__JOB ITEM__:
Print the lines of the dataset entries below, unchanged, from the line that contains "The Ukrainian Cafe" through the line that contains "Users are able", including both of those lines.

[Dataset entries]
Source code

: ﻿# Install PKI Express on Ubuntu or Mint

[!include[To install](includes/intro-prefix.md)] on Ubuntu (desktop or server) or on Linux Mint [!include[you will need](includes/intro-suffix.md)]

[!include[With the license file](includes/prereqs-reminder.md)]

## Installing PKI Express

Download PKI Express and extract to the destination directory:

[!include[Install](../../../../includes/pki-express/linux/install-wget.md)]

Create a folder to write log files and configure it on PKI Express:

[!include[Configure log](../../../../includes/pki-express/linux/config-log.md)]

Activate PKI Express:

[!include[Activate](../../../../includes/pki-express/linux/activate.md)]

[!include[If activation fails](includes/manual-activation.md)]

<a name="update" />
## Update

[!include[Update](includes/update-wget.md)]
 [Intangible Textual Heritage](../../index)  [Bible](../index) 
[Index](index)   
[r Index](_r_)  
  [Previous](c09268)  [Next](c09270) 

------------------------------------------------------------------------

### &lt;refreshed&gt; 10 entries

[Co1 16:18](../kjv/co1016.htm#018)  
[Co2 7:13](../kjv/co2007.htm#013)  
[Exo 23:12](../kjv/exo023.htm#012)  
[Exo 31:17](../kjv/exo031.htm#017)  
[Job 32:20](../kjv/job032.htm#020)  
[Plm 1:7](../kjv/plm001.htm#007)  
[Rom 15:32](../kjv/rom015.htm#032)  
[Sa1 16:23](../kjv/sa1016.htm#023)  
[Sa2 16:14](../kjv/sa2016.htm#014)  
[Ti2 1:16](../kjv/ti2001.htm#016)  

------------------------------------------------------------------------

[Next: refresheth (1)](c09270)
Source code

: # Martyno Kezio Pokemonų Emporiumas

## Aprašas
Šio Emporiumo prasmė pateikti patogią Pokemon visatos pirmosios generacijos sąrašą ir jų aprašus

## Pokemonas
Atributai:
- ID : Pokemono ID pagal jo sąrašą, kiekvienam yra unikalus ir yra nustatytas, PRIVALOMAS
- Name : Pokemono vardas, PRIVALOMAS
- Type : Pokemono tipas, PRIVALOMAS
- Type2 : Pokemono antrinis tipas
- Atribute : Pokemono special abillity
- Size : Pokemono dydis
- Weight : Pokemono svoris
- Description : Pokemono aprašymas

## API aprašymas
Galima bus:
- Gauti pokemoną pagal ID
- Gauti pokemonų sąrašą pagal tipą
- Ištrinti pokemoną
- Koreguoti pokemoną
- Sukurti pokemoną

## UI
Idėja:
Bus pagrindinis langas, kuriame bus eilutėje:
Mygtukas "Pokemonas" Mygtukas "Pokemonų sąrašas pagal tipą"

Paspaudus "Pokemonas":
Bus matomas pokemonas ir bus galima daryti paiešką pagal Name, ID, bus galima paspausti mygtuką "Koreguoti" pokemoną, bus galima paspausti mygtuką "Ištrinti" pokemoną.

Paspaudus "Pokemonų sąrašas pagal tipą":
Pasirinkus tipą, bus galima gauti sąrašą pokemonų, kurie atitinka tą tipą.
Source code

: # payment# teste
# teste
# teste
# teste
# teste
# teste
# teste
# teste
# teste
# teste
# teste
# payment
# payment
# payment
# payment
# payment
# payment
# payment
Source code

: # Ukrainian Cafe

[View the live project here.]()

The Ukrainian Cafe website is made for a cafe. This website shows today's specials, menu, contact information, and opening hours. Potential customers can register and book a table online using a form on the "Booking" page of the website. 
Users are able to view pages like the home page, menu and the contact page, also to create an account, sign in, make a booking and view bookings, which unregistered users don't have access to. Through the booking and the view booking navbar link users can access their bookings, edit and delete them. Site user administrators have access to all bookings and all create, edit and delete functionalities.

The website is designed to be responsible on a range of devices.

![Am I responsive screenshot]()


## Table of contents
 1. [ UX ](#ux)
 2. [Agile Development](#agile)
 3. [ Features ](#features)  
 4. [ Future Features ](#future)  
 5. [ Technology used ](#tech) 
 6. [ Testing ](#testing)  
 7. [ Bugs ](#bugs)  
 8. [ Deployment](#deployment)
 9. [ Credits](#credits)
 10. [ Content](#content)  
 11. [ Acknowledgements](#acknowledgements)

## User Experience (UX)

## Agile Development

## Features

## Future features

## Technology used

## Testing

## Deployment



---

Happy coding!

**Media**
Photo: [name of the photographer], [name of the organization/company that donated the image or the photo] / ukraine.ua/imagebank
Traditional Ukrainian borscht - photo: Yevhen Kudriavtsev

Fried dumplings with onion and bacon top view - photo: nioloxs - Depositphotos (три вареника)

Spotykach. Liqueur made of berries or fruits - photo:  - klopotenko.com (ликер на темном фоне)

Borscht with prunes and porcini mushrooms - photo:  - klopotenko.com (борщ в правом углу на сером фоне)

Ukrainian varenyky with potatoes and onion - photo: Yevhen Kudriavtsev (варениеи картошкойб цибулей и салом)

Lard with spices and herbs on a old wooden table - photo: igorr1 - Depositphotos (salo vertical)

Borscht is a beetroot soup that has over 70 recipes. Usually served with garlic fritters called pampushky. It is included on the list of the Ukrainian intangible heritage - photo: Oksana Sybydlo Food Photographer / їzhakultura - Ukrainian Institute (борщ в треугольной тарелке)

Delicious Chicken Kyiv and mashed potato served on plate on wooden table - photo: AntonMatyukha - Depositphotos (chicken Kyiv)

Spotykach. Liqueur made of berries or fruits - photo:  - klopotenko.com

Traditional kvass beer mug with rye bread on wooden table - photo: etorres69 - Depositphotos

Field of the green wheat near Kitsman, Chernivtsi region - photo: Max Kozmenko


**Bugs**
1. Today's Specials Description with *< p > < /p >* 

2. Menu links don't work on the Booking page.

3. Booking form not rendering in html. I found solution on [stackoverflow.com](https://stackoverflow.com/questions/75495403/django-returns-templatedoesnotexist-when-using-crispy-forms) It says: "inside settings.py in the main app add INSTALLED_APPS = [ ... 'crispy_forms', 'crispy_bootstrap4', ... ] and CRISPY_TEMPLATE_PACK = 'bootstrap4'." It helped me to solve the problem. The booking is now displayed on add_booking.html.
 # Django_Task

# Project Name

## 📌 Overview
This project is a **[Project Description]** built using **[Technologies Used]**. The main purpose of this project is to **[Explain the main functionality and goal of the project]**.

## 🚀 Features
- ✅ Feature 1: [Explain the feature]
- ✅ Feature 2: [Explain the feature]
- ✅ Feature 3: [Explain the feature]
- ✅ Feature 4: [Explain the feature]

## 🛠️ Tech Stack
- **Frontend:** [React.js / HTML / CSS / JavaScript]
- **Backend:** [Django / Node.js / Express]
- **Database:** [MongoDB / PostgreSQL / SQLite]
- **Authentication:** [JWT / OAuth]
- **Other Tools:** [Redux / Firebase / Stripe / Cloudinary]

__TASK SOLUTION__:
The Ukrainian Cafe website is made for a cafe. This website shows today's specials, menu, contact information, and opening hours. Potential customers can register and book a table online using a form on the "Booking" page of the website. 
Users are able to view pages like the home page, menu and the contact page, also to create an account, sign in, make a booking and view bookings, which unregistered users don't have access to. Through the booking and the view booking navbar link users can access their bookings, edit and delete them. Site user administrators have access to all bookings and all create, edit and delete functionalities.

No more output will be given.